Which means that we can write everything once, and link it together. All the formats are the same, hence trivially compatible.

Procedure

The cookiecutter already contains the mkdocs.yml file, which is -unsurprisingly- the configuration file for your mkdocs project. Using this cookiecutter, you can focus on content. Alongside this configuration file, we also included a demo page; index.md, which is the home page of the documentation website.
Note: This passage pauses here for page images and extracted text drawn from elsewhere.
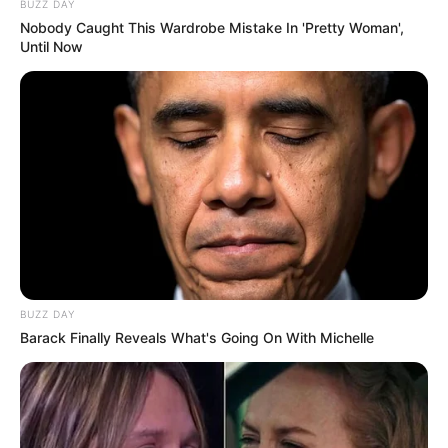
BUZZ DAY
Nobody Caught This Wardrobe Mistake In 'Pretty Woman',
Until Now
BUZZ DAY
Barack Finally Reveals What's Going On With Michelle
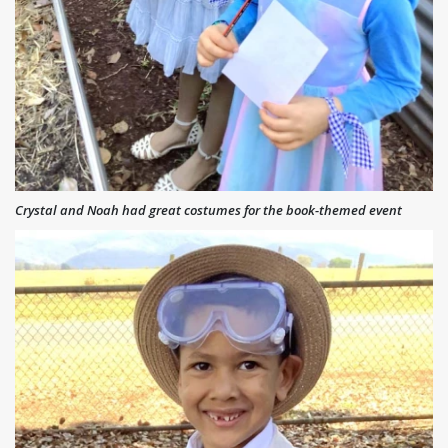
Crystal and Noah had great costumes for the book-themed event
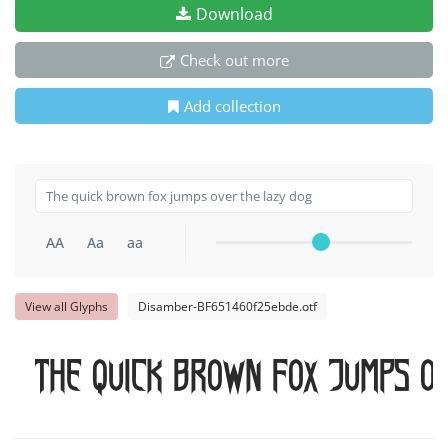
Download
Check out more
Add collection
AA
Aa
aa
View all Glyphs
Disamber-BF651460f25ebde.otf
The quick brown fox jumps o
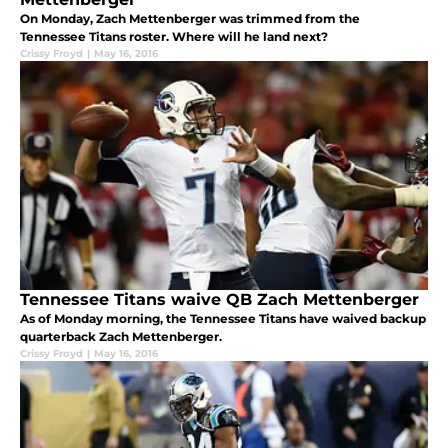
On Monday, Zach Mettenberger was trimmed from the
Tennessee Titans roster. Where will he land next?
Crissy Froyd
|
May 16, 2016
Tennessee Titans waive QB Zach Mettenberger
As of Monday morning, the Tennessee Titans have waived backup
quarterback Zach Mettenberger.
Crissy Froyd
|
May 16, 2016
For a test drive, you need to know some commands. To build your website (i.e., generate html starting from your markdown sources), you do

mkdocs build

To preview your website locally, you do

mkdocs serve

and surf to localhost:8000. Also note that this server will refresh whenever you alter something on disk (which is nice!), and hence does the build command automatically.

Hosting on Github

Now, the last challenge is to make this website available over the internet. Luckily, mkdocs makes this extremely easy when you want to host on github pages

mkdocs gh-deploy

and your site should be online at; https://eliavw.github.io/also_anomaly_detector/.

What happens under the hood is that a mkdocs build is executed, and then the resulting site directory is pushed to the gh pages branch in your repository. From that point on, github takes care of the rest.

Repository Description

Often overlooked, but this is right on top of your repository and hence the absolute perfect place to link to your project website. Hence, a cookiecutter-generated sentence to put there would be;

Anomaly Detection according to ALSO, cf. https://eliavw.github.io/also_anomaly_detector

2.3 Docker

Reproducible containers in their most popular form.

2.4 Singularity

Reproducible containers which can be run on HPC infrastructures.